British computer scientist (born 1977)

Robert Nicholas Maxwell Watson (born 3 May 1977) is a FreeBSD developer, and founder of the TrustedBSD project. He is currently employed as a professor of systems, security, and architecture in the security research group at the University of Cambridge computer laboratory.

==Education==
Watson graduated in computer science from Carnegie Mellon University and has attained a PhD from University of Cambridge. As well as Cambridge, he has worked at the National Institutes of Health, Carnegie Mellon University, Trusted Information Systems, Network Associates, McAfee, and SPARTA. He obtained a PhD in computer security from the University of Cambridge Computer Laboratory, supervised by Ross Anderson and sponsored by Google.

==Research==
Watson's work has been supported by DARPA, Apple Computer, the United States Navy, and other US government agencies.
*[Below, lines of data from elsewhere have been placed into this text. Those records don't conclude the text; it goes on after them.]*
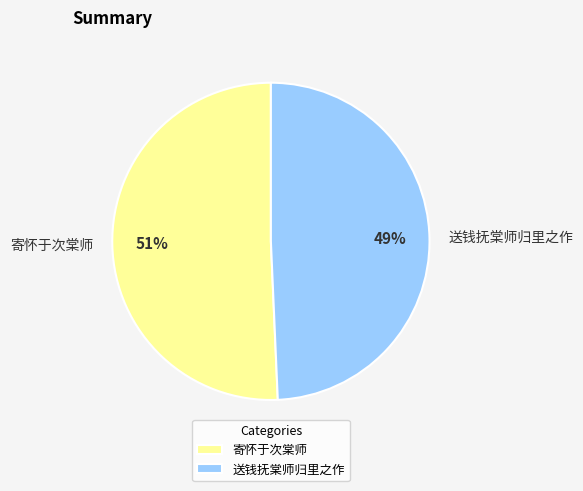

Is there a majority slice in this chart?

Yes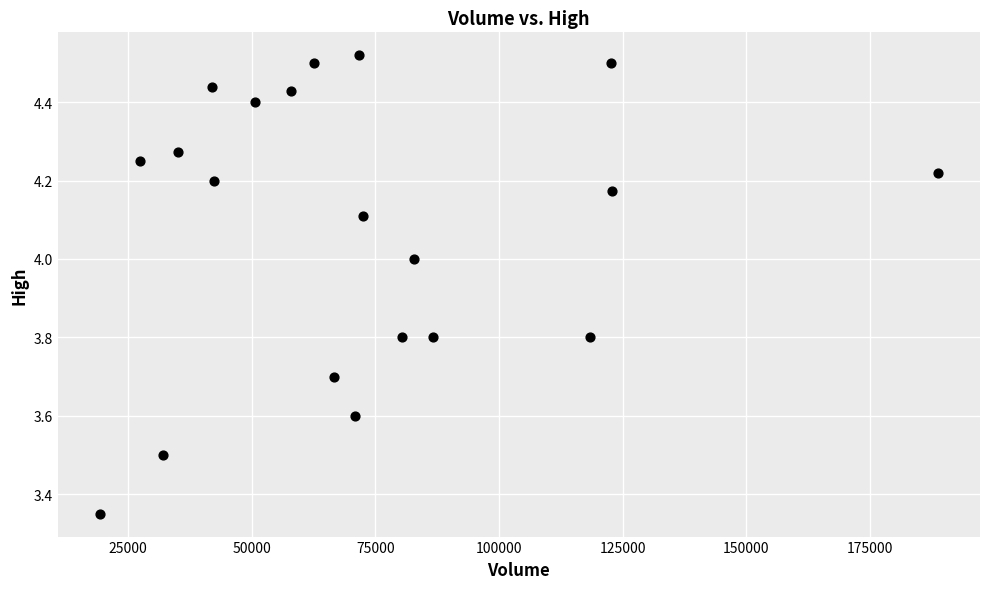

What is the range of Y values (max minus min)?

1.2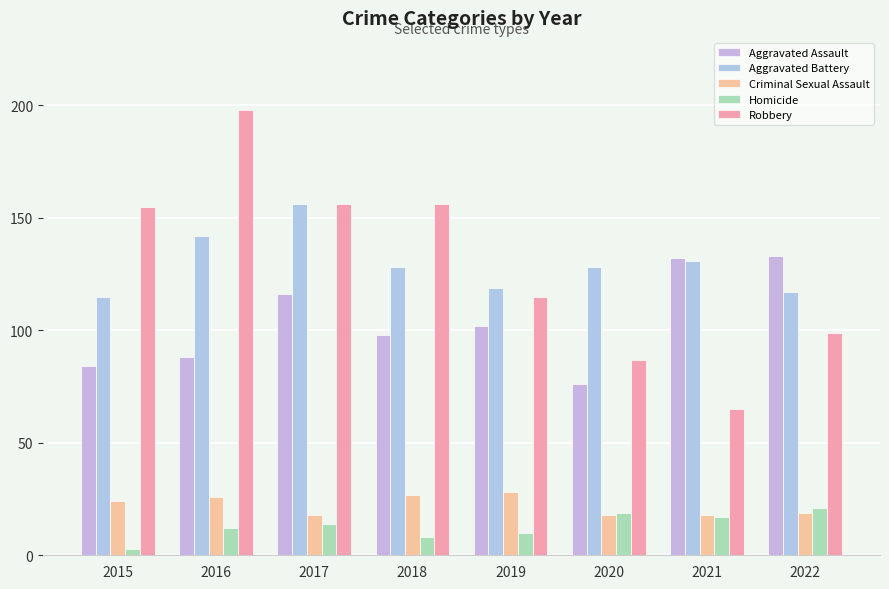

How many bars are there in each group?

5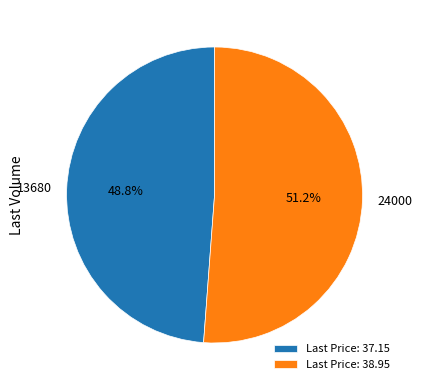

Which slice is the largest?

24000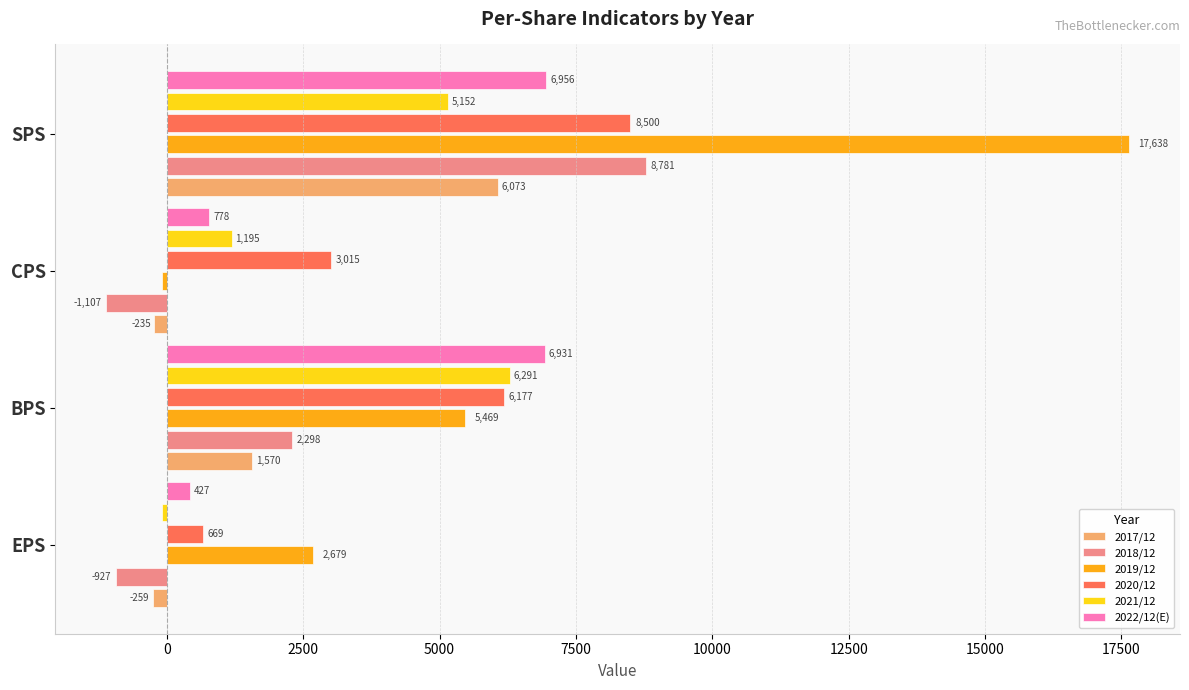

What is the greatest value displayed?

17638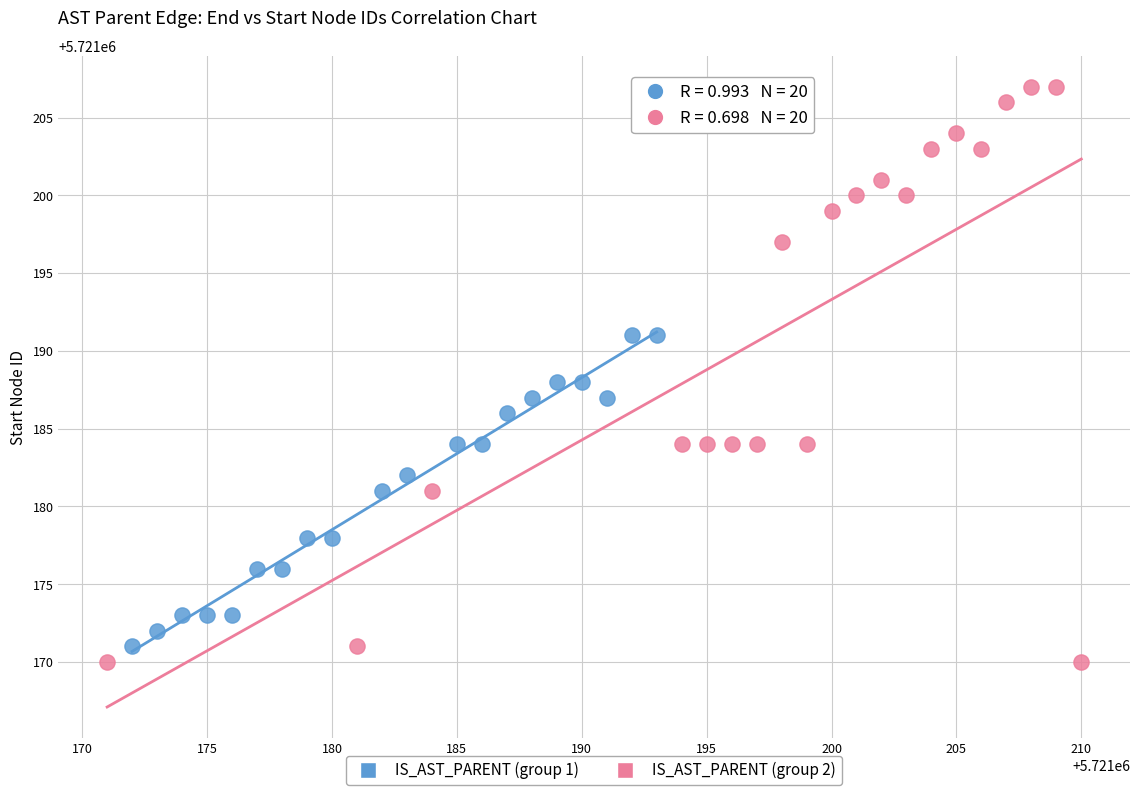

Which series contains the highest Y value?

IS_AST_PARENT (group 2)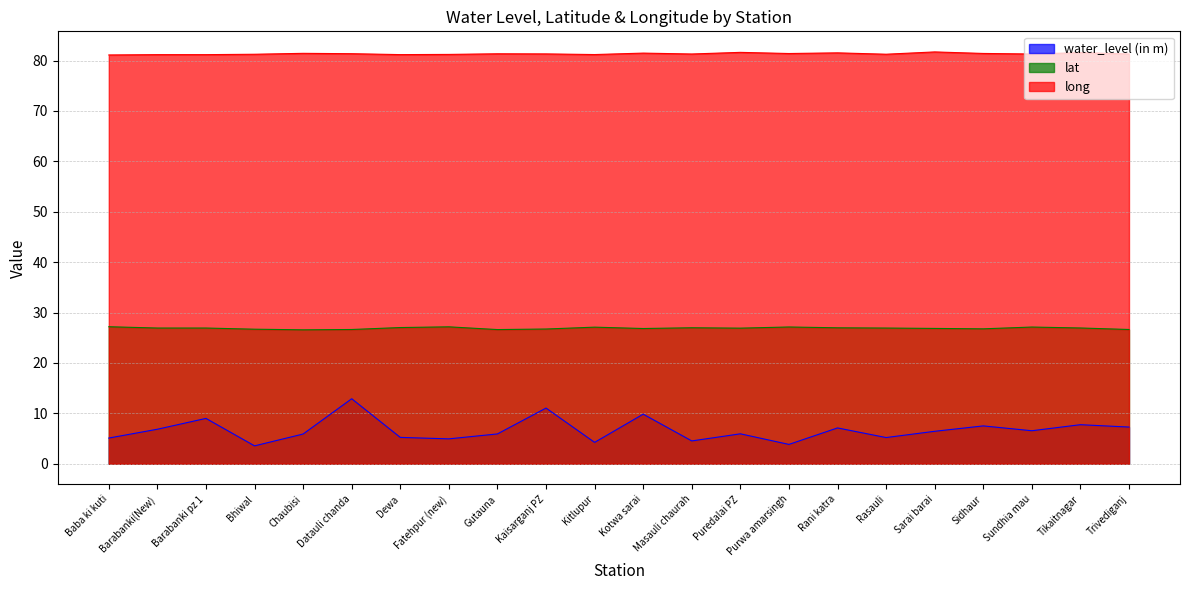

How many lines are shown in the chart?

3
His main research interests are network security and operating system security. His main open source software contributions include his work in developing the multi-threaded and multi-processor FreeBSD network stack, the TrustedBSD project, and OpenBSM. His writing has been featured in forums such as ACM's Queue Magazine, the USENIX Annual Technical Conference, BSDCon, and a Slashdot interview. He was also a FreeBSD Core Team member from 2000 to 2012. Watson is coauthor of the standard textbook The Design and Implementation of the FreeBSD Operating System (2nd ed., 2015) by Marshall Kirk McKusick.